Before any long-term cloudbusting project is started, the very first thing to do, in the very beginning of the planing stages, is to consult an ecologist who is familiar with the area to be affected and can advise as to what the probable results of the project will be. It is standard operating procedure these days to prepare an Environmental Impact Statement, giving details of what to expect from any proposed project that will significantly affect the environment. No such consultation with a trained ecologist has been done for this project and no Environmental Impact Study has been done.

It is also the normal procedure thse days, at least in democratic countries, to give the public notice of any plans to change their environment, and provide some means, such as public meetings or a website, to permit members of the public to comment and ask questions of those who wish to change the environment in which those members of the public are going to have to live. Nobody connected with this project in Algeria has done anything like that either.

To conduct any scientific research project,it is first necessary to collect data so you will have a baseline of information to compare the results with in order to know what results you have obtained. For a long-term, climate-changing project, at the very least, one should conduct a botanical census, counting the number of species of plants, and the number of individuals of each species per acre in a few representative sample acres in the area to be changed so it will be possible to tell later if the effect of your actions was helpful or harmful. No such botanical census was conducted for this project.
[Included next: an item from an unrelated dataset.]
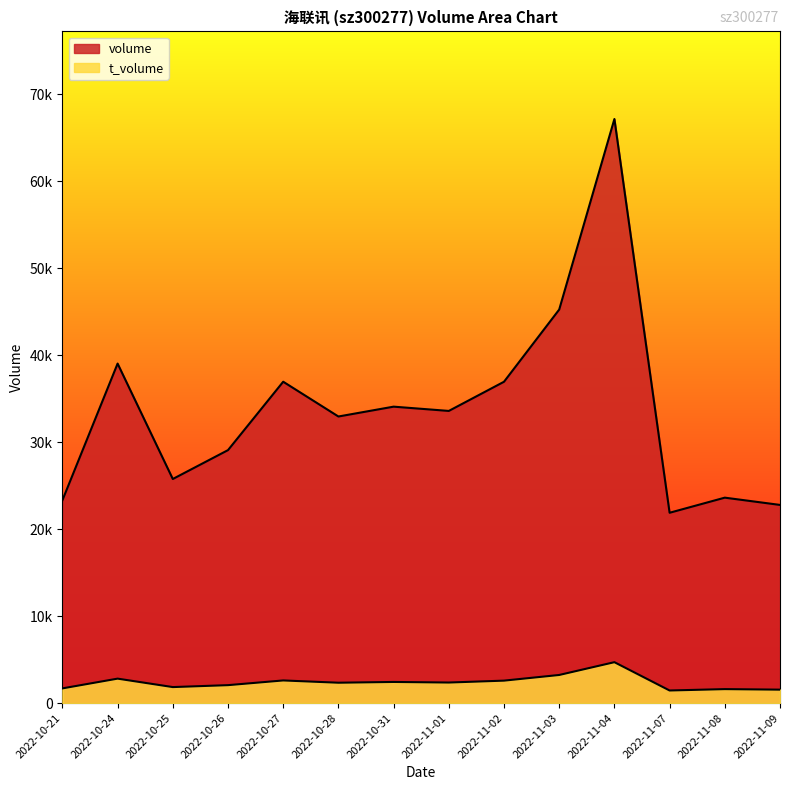

In t_volume, how many points are lower than both neighbors (excluding endpoints)?

4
When cloudbusting, it is important to keep in mind that as Reich said, "There are no borders or customs posts in the sky". It is not enough to watch what is happening around you in the area you are trying to influence; it is also important to watch what is happening in other places, often far-removed from where you are operating, and be prepared to modify or cease operations if there are unwanted side-effects in distant places.
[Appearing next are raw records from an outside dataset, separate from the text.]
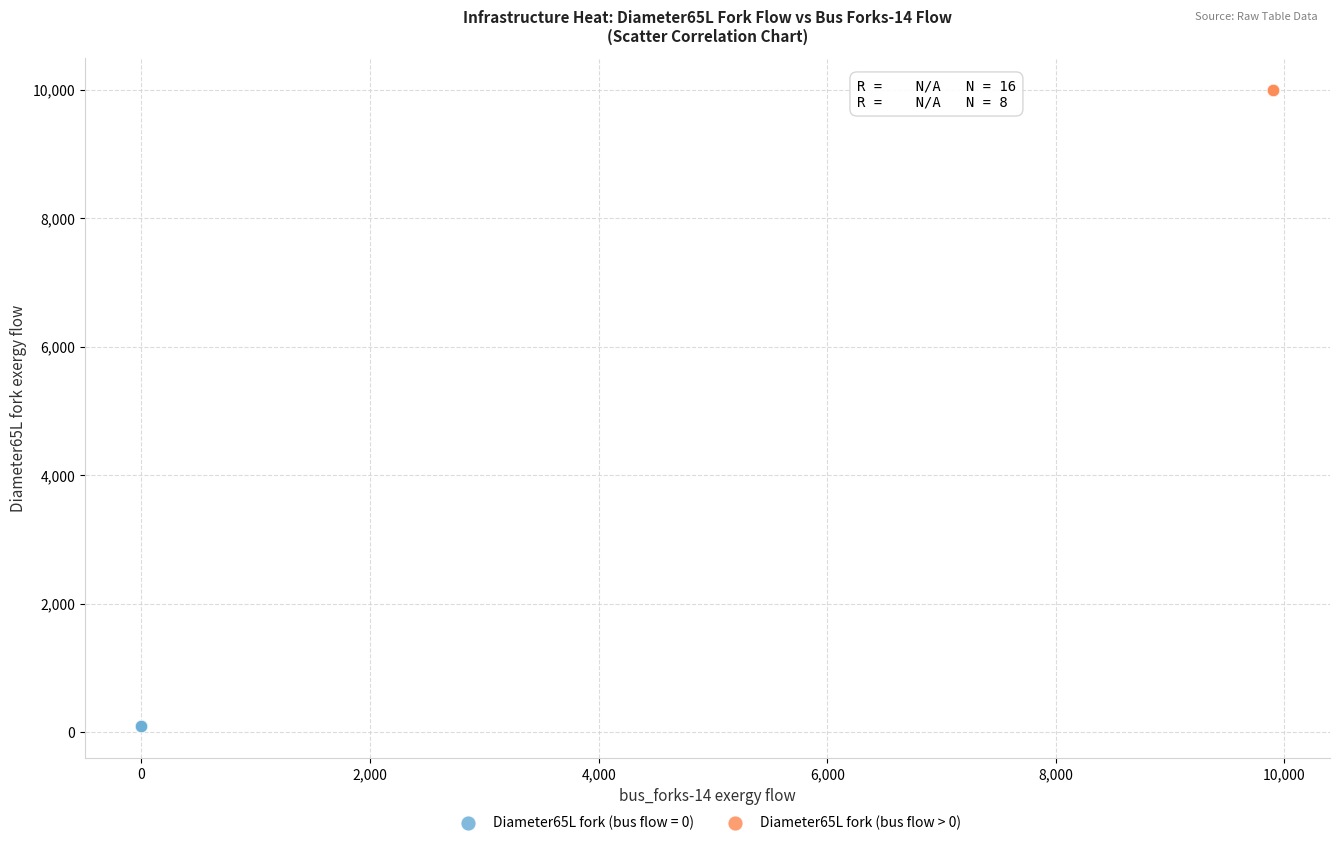

Which series contains the highest Y value?

Diameter65L fork (bus flow > 0)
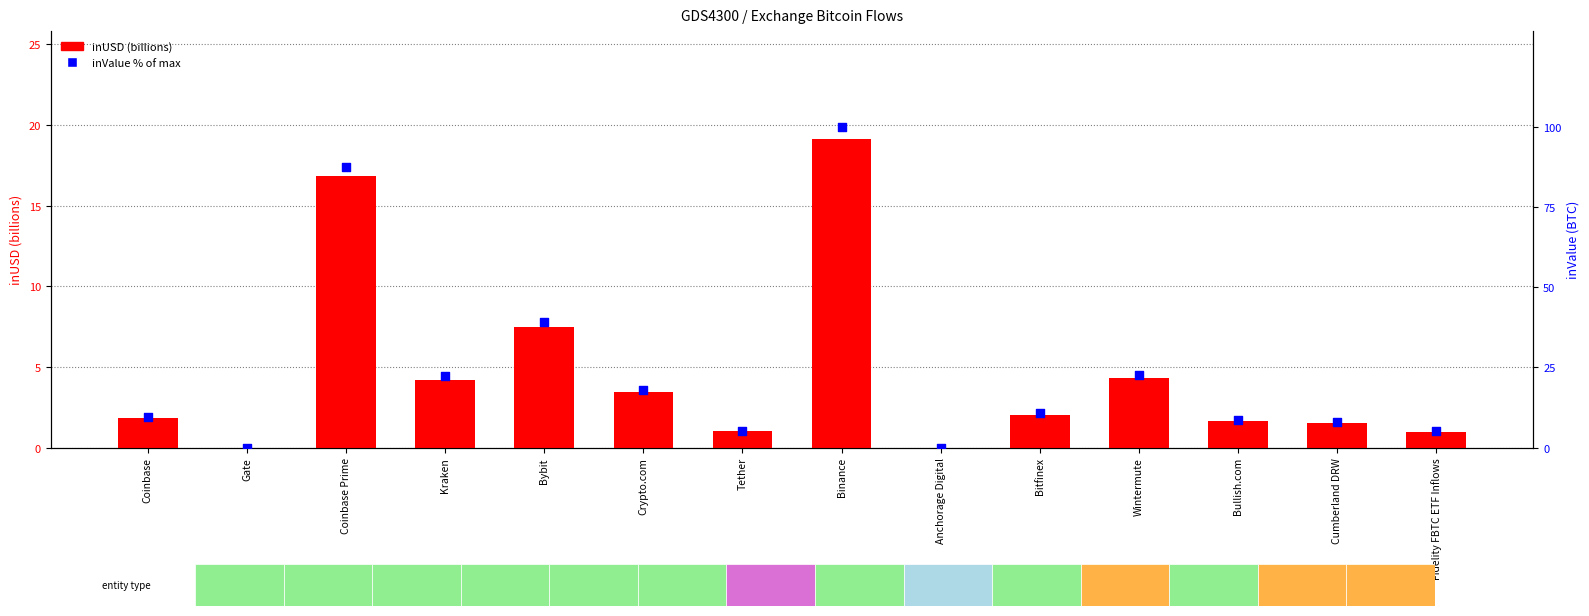

Which series reaches the maximum Y coordinate?

inValue % of max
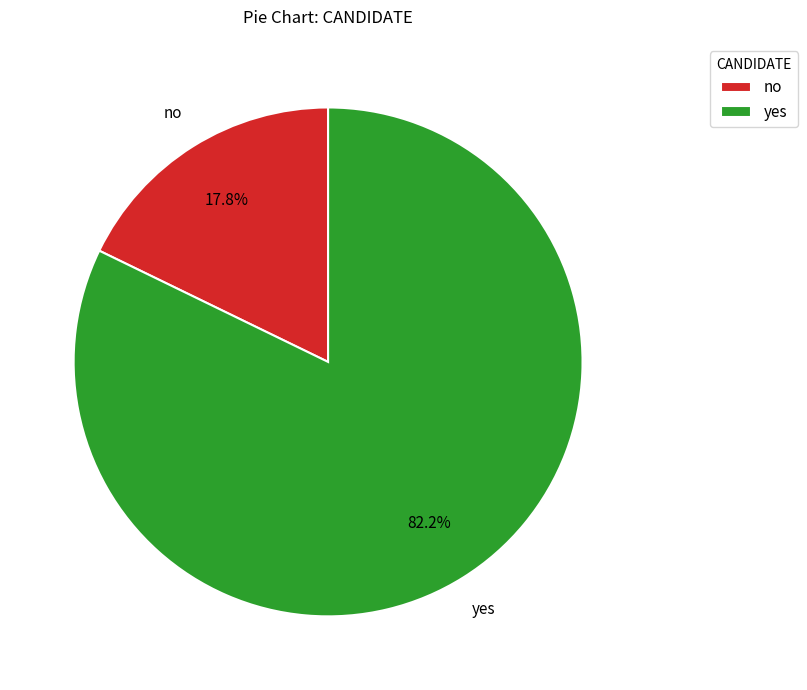

What is the largest slice in the pie chart?

yes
For this purpose, a set of contingency plans should be drawn up beforehand and a set of guidelines in place so decisions do not have to be made on the spur of the moment under pressure to obtain results. Nothing like that was done in this case.

The whole project has been done in the full glare of publicity, but without any mechanism in place for the public to express any doubts or reservations. This publicity has given the organizers a strong incentive to ignore caution and do whatever they think they must to get impressive results, upon which future funding depends. The presure on the people conducting the project can only be increased by the fact that they have staked the credibility of the cloudbuster on success, risking all future funding if they fail. They have therefore put themselves in a situation where failure is unthinkable. This is not a good situation to encourage prudence.

And then the long list of errors caught up with them. In conducting long-term operations to import moisture into North Africa, they also, as a predictable ( but apparently not predicted ) side-effect, exported a hot air mass from North Africa to Europe. For a time, Europe suffered a heat wave. Then, impelled by the west-to-east motion of the atmosphere, the hot air mass moved eastward to Russia, where it became stagnant enough that it settled for a prolonged time and caused the worst heat wave in the history of Russia.

This heat wave was a disaster far beyond the borders of Russia. Causing severe crop loses to a country that is normally one of the world's major grain exporters will affect poorer countries all over the world. Russia has been forced to ban grain exports to ensure domestic supplies of food are sufficient for it's own people. So prices of grain will rise on the world market, weakening the economies of the richer nations and devastating those of the poorer ones.

All because of a short-sighted, incompetent, irresponsible arrogant misuse of the Reich cloudbuster by a group of people who have no idea of the meaning of the word ecology, and no sense of responsibility toward the rest of the world.

I have met Dr. Lassek. He seems like a decent man. An honest man. I am sure that if he was making a documentary of a trial of a new medical treatment, he would honestly report any unwanted side-effects. even if it meant that a promising new treatment might be judged too dangerous to be used. I can only hope that he shows that same honesty and integrity in making a documentary on a cloudbusting project that I would expect of him if it was on a trial of a new medical treatment.

For many more lives may depend on it.